──────── Supplied text
Taming your new Junior Developer
In his book 'Software Development as a Cooperative Game,' Alistair Cockburn describes the three levels of learning in Aikido. They are Shu, Ha and Ri, and roughly translate into learn, detach and transcend.
- A worrier in the Shu level learns techniques from his master and copies them. This level is also called ‘Follow the Master,’
- In the Ha level the worrier learns the strengths and limitations of a technique. He learns other techniques and can now choose which one to use according to his position.
- In the last level Ri the worrier creates a blend of techniques he knows, while also inventing new ones.
Let’s consider the communication between two people in different levels. If we deduce it to our world then it is between a Senior and a 'Shu' level worrier/developer. A Junior will always prefer to receive a set of instructions/rules for every task he needs to accomplish.
A Junior joining a software development team has a lot of catching up to do. He doesn't know the product. He doesn't know the business domain. He might not know all the tools and technologies you are using. He definitely has no familiarity with software development idioms such as Dependency Injections, Continues Build, etc. Make sure his assigned tasks are with no more than one unknown domain. Moreover, make sure he understands that one of the task goals is to better understand that unknown domain. Taking a different approach will lead the Junior to believe that the world is too complicated to understand, rushing to you with problem descriptions like "That red thing is not talking to the green part of my screen anymore. I tried to restart it but it doesn't help." Remember that a software developer must be inspired to understand what is happening under the hood. Throwing too much complexity at once might generate the exact opposite.
────────────────
──────── Dataset
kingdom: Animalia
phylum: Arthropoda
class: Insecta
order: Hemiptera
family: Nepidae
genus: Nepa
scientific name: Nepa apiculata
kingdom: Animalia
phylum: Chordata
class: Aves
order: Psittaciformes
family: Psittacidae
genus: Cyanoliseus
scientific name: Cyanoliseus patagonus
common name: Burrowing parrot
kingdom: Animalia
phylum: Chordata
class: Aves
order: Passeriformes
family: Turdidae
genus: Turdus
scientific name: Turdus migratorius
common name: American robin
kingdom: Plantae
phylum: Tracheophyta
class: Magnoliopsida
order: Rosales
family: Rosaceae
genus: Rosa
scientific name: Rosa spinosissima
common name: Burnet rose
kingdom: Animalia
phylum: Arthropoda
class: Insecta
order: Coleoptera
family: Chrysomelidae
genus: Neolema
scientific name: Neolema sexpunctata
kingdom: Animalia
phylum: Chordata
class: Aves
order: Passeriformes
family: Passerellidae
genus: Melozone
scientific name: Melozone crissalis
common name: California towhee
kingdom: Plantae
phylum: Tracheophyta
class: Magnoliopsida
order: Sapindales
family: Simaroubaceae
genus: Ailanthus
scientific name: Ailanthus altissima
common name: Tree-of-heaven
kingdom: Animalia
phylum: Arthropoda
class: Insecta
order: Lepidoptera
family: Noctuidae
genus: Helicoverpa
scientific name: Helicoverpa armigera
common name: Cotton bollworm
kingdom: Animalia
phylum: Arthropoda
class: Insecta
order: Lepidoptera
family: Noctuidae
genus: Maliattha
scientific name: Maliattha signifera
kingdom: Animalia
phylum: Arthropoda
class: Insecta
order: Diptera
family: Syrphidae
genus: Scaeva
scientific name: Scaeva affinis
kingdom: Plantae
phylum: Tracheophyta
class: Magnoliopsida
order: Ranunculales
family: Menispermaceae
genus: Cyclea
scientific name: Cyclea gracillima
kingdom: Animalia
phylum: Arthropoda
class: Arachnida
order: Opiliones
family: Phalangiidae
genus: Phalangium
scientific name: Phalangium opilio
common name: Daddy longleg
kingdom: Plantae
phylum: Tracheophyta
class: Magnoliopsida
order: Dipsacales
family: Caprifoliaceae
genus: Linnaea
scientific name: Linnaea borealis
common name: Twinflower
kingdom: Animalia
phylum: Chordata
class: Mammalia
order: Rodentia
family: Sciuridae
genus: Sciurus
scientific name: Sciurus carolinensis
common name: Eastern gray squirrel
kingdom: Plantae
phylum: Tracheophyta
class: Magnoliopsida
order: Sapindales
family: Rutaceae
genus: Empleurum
────────────────
Summarize the text on junior developers in two sentences. The lines above were drawn from a separate source and are not connected to the text.

Full response:
Citing Alistair Cockburn's book, the text describes the three Aikido learning levels, Shu, Ha and Ri, which roughly mean learn, detach and transcend, and says that a Junior, like someone at the Shu level, prefers a set of instructions or rules for every task. Because a Junior joining a team has a lot of catching up to do, it advises giving him tasks with no more than one unknown domain and making sure he understands that learning that domain is a goal, since too much complexity at once might generate the opposite of the inspiration to understand what happens under the hood.